* **STUDY TEXT**:
-=-=-

# Book projet

1- Read—Read the input data (we’re assuming a plain text file).

2- Token—Tokenize each word.

3- Clean—Remove any punctuation and/or tokens that aren’t words. Lowercase each word.

4- Count—Count the frequency of each word present in the text.

5- Answer—Return the top 10 (or 20, 50, 100).

![ A simplified flow of our program, illustrating the five steps](./data/i/02-01.png)

## Read—Read the input data (we’re assuming a plain text file).
### Read file and EDA

In [2]:
from pyspark.sql import SparkSession                                   

spark = (SparkSession
         .builder                                                      
         .appName("Analyzing the vocabulary of Pride and Prejudice.") .getOrCreate())


sc = spark.sparkContext
sqlContext = spark
book = spark.read.text("./data/gutenberg_books/1342-0.txt")
 
book

DataFrame[value: string]

![ A simplified flow of our program, illustrating the five steps](./data/i/02-02.png)

In [4]:
book.printSchema()
print(book.dtypes)

root
 |-- value: string (nullable = true)

[('value', 'string')]


The show() method takes three optional parameters:

- n can be set to any positive integer and will display that number of rows.

- truncate, if set to true, will truncate the columns to display only 20 characters. Set to False, it will display the whole length, or any positive integer to truncate to a specific number of characters.

- vertical takes a Boolean value and, when set to True, will display each record as a small table. If you need to check records in detail, this is a very useful option.

In [11]:
book.show(5)


+--------------------+
|               value|
+--------------------+
|The Project Guten...|
|                    |
|This eBook is for...|
|almost no restric...|
|re-use it under t...|
+--------------------+
only showing top 5 rows



In [8]:
book.show(10, truncate=50)


+--------------------------------------------------+
|                                             value|
+--------------------------------------------------+
|The Project Gutenberg EBook of Pride and Prejud...|
|                                                  |
|This eBook is for the use of anyone anywhere at...|
|almost no restrictions whatsoever.  You may cop...|
|re-use it under the terms of the Project Gutenb...|
|    with this eBook or online at www.gutenberg.org|
|                                                  |
|                                                  |
|                        Title: Pride and Prejudice|
|                                                  |
+--------------------------------------------------+
only showing top 10 rows



## Token—Tokenize each word.
### Simple column transformations: Moving from a sentence to a list of words
When ingesting our selected text into a data frame, PySpark created one record for each line of text and provided a value column of type String. To tokenize each word, we need to split each string into a list of distinct words. This section covers simple transformations using select(). We will split our lines of text into words so we can count them.


- The select() method and its canonical usage, which is selecting data

- The alias() method to rename transformed columns

In [10]:
from pyspark.sql.functions import split
 
lines = book.select(split(book.value, " ").alias("line"))

-=-=-

* **DIRECTIONS**:
1) Identify each line of the records that contains the string "wall", treating uppercase and lowercase as distinct, and copy every such line.
2) Pick up the PySpark tutorial on counting word frequencies in Pride and Prejudice at its final line and carry it onward.

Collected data
-=-=-

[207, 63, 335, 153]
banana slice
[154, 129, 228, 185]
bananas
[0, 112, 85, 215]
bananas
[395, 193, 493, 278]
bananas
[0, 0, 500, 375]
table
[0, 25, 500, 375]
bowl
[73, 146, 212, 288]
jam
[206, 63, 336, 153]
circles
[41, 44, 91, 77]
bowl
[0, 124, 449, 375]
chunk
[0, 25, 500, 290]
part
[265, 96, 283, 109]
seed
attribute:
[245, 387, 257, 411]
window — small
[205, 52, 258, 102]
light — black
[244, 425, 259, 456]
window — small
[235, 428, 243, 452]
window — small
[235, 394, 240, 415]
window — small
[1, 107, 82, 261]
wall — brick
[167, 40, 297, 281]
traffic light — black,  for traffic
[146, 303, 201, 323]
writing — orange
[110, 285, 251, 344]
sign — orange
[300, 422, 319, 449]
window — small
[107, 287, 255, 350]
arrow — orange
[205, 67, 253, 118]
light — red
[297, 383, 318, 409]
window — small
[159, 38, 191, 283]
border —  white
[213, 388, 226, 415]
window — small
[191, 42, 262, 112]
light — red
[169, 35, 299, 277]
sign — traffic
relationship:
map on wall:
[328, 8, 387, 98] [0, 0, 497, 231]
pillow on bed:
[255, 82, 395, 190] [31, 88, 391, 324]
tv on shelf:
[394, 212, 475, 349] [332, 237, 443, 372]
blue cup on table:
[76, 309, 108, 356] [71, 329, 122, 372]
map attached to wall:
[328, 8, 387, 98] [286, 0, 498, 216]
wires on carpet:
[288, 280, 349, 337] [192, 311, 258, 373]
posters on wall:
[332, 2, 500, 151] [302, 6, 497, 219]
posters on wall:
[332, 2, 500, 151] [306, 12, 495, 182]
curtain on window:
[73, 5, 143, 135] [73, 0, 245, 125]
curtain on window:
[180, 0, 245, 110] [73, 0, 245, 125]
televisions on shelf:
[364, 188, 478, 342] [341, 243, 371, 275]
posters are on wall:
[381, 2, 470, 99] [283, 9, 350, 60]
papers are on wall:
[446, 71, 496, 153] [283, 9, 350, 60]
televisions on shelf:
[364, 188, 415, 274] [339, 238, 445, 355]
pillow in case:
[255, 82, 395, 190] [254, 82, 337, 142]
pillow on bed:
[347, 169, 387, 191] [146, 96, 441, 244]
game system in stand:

-=-=-

* **ANSWERS PROVIDED**:
1)
wall — brick
map on wall:
map attached to wall:
posters on wall:
posters on wall:
posters are on wall:
papers are on wall:

2)
 
lines.show(5)
 

+--------------------+
|                line|
+--------------------+
|[The, Project, Gu...|
|                  []|
|[This, eBook, is,...|
|[almost, no, rest...|
|[re-use, it, unde...|
+--------------------+
only showing top 5 rows



### Selecting specific columns using select()

In [12]:
book.select(book.value)


DataFrame[value: string]

In [15]:
from pyspark.sql.functions import col
 
book.select(book.value)
book.select(book["value"])
book.select(col("value"))
book.select("value")

DataFrame[value: string]

### Transforming columns: Splitting a string into a list of words


In [16]:
from pyspark.sql.functions import col, split
 
lines = book.select(split(col("value"), " "))
 
lines
 
 
lines.printSchema()
 

lines.show(5)

root
 |-- split(value,  , -1): array (nullable = true)
 |    |-- element: string (containsNull = true)

+--------------------+
| split(value,  , -1)|
+--------------------+
|[The, Project, Gu...|
|                  []|
|[This, eBook, is,...|
|[almost, no, rest...|
|[re-use, it, unde...|
+--------------------+
only showing top 5 rows



### Renaming columns: alias and withColumnRenamed

- ❶ Our new column is called split(value, , -1), which isn’t really pretty.

- ❷ We aliased our column to the name line. Much better!

In [17]:
book.select(split(col("value"), " ")).printSchema()
# root
#  |-- split(value,  , -1): array (nullable = true)    ❶
#  |    |-- element: string (containsNull = true)
 
book.select(split(col("value"), " ").alias("line")).printSchema()


root
 |-- split(value,  , -1): array (nullable = true)
 |    |-- element: string (containsNull = true)

root
 |-- line: array (nullable = true)
 |    |-- element: string (containsNull = true)



When writing your code, choosing between those two options is pretty easy:

- When you’re using a method where you’re specifying which columns you want to appear, like the select() method, use alias().

- If you just want to rename a column without changing the rest of the data frame, use .withColumnRenamed. Note that, should the column not exist, PySpark will treat this method as a no-op and not perform anything.

In [18]:
# This looks a lot cleaner
lines = book.select(split(book.value, " ").alias("line"))
# This is messier, and you have to remember the name PySpark assigns automatically
lines = book.select(split(book.value, " "))
lines = lines.withColumnRenamed("split(value,  , -1)", "line")

## Clean—Remove any punctuation and/or tokens that aren’t words. Lowercase each word.

### Reshaping your data: Exploding a list into rows

![ Exploding a data frame of array[String] into a data frame of String. Each element of each array becomes its own record.](./data/i/02-04.png)

In [19]:
from pyspark.sql.functions import explode, col
 
words = lines.select(explode(col("line")).alias("word"))
 
words.show(15)


+----------+
|      word|
+----------+
|       The|
|   Project|
| Gutenberg|
|     EBook|
|        of|
|     Pride|
|       and|
|Prejudice,|
|        by|
|      Jane|
|    Austen|
|          |
|      This|
|     eBook|
|        is|
+----------+
only showing top 15 rows



### Working with words: Changing case and removing punctuation

In [20]:
from pyspark.sql.functions import lower
words_lower = words.select(lower(col("word")).alias("word_lower"))
 
words_lower.show()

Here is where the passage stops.